Mengingat cuaca di kawasan Malalak yang tidak menentu. Itu menjadi pertimbangan bila ingin menjelajahi air terjun ini. Tidak jauh dari sini terdapat banyak air terjun lagi dan keberadaan air di daerah ini sangat melimpah. Sangat wajar bila Malalak dikenal dengan Nagari Sejuta Air Terjun.

Setidaknya terdapat lebih dari 17 lokasi air terjun yang ada di Kecamatan Malalak ini dan sebagian di antaranya ada yang dibuka untuk umum menjadi destinasi wisata. Ada juga yang sudah ditutup akasesnya, karena sempat memakan korban akibat musibah banjir bandang yang membawa beberapa pengunjung. Selain untuk kebutuhan irigasi dan air bersih, sumber air yang melimpah ini juga dimanfaatkan untuk menjadi pembangkit lisitrik tenaga air.

Entri Tersimpan:
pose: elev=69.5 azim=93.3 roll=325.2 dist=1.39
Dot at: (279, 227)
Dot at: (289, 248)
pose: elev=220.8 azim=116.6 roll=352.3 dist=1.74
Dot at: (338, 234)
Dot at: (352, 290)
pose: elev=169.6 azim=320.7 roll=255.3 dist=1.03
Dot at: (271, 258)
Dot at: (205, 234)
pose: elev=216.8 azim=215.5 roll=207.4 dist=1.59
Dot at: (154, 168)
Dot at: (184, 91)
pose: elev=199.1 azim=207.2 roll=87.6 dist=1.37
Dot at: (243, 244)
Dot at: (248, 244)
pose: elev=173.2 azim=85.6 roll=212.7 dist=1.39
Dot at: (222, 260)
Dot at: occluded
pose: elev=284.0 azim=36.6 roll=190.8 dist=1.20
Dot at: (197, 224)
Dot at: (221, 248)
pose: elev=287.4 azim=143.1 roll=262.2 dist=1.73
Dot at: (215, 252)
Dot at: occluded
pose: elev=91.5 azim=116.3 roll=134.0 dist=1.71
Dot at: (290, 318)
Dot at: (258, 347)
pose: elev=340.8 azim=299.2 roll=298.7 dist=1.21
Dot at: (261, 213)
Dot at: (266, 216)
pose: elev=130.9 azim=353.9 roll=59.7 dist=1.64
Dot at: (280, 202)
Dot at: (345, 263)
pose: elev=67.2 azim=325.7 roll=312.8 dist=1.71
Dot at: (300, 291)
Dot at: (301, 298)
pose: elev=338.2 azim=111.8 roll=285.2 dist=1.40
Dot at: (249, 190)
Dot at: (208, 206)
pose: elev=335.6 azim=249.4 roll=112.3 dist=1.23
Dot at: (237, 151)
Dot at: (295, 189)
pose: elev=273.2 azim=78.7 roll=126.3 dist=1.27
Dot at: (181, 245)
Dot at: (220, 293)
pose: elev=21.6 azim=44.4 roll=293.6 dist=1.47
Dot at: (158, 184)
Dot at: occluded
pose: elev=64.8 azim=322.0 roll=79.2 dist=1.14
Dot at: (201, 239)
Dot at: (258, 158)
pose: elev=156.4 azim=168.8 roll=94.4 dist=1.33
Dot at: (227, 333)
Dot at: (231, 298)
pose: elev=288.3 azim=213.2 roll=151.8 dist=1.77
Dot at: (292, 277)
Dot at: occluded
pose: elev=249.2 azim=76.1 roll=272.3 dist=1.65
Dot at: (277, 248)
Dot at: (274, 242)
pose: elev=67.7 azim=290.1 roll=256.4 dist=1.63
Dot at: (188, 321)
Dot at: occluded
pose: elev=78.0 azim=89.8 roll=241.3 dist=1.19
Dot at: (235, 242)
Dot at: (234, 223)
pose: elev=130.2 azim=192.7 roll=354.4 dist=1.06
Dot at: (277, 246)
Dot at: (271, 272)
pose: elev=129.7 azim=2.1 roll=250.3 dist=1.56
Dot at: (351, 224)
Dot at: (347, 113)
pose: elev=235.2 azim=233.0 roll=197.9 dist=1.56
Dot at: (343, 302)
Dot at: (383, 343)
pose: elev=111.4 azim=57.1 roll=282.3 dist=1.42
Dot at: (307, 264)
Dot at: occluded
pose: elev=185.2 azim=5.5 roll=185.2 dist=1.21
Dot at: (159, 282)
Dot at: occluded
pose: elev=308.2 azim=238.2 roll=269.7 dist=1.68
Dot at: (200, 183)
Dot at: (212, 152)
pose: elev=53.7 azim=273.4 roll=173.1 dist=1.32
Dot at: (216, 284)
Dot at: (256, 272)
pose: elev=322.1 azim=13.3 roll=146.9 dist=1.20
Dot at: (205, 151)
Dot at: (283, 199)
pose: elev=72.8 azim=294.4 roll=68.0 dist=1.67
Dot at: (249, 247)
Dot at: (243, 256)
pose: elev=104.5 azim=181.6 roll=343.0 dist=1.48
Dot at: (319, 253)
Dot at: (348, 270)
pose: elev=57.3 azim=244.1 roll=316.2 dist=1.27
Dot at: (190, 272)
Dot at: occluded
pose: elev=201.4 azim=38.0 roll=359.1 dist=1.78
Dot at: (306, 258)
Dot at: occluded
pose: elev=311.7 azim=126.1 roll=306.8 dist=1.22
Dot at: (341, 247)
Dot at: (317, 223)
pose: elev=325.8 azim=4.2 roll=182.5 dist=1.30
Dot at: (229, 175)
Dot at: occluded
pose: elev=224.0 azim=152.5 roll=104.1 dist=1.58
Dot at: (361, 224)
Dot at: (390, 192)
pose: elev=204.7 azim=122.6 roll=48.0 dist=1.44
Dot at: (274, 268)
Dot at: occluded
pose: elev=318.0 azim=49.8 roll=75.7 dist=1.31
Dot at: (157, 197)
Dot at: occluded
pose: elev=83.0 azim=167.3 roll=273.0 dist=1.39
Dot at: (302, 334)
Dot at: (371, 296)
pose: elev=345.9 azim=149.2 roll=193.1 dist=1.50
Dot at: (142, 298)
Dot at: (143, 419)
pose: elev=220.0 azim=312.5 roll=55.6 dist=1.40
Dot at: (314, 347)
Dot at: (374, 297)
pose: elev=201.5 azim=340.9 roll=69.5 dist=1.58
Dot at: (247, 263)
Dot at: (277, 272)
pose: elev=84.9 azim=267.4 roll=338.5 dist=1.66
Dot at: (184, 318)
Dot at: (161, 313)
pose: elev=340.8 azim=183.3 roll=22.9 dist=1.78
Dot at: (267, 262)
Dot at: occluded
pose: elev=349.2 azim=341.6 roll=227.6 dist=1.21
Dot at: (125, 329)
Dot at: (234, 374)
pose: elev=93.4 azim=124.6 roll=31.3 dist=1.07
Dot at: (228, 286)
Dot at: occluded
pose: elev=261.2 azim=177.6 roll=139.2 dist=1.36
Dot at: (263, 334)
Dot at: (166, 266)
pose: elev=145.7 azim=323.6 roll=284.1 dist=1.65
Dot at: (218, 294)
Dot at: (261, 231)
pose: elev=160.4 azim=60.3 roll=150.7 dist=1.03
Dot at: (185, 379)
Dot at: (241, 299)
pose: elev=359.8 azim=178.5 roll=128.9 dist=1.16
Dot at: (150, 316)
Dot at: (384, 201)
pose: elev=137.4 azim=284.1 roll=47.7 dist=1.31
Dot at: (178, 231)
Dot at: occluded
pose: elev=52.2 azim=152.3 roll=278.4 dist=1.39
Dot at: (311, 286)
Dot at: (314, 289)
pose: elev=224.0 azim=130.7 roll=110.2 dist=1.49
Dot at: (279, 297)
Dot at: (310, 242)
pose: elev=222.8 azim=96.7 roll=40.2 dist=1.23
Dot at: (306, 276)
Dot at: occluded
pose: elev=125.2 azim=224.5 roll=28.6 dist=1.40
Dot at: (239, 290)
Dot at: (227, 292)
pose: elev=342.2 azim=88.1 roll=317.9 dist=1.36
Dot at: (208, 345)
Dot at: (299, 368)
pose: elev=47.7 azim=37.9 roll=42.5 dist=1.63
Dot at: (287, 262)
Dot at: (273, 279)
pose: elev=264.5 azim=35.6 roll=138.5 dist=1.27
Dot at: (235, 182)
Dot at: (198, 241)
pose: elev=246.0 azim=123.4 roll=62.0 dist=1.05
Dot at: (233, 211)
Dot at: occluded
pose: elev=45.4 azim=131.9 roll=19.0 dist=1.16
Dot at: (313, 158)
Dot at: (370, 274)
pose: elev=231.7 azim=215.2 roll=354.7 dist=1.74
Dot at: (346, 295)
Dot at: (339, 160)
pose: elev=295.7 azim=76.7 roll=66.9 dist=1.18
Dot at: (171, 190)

Perintah Tugas – Tentukan apakah setiap pernyataan berikut sesuai dengan kutipan tentang air terjun Malalak. Jawab ya atau tidak, lalu kutip kata-kata penentu dari kutipan itu apa adanya: (a) Malalak dikenal sebagai Nagari Sejuta Air Terjun. (b) Semua air terjun di Kecamatan Malalak dibuka untuk umum. (c) Cuaca di kawasan Malalak selalu stabil. Materi ini tidak berperan apa pun dalam latihan ini.

Hasil Latihan –
(a) Ya: "Sangat wajar bila Malalak dikenal dengan Nagari Sejuta Air Terjun."
(b) Tidak: "sebagian di antaranya ada yang dibuka untuk umum menjadi destinasi wisata"
(c) Tidak: "cuaca di kawasan Malalak yang tidak menentu"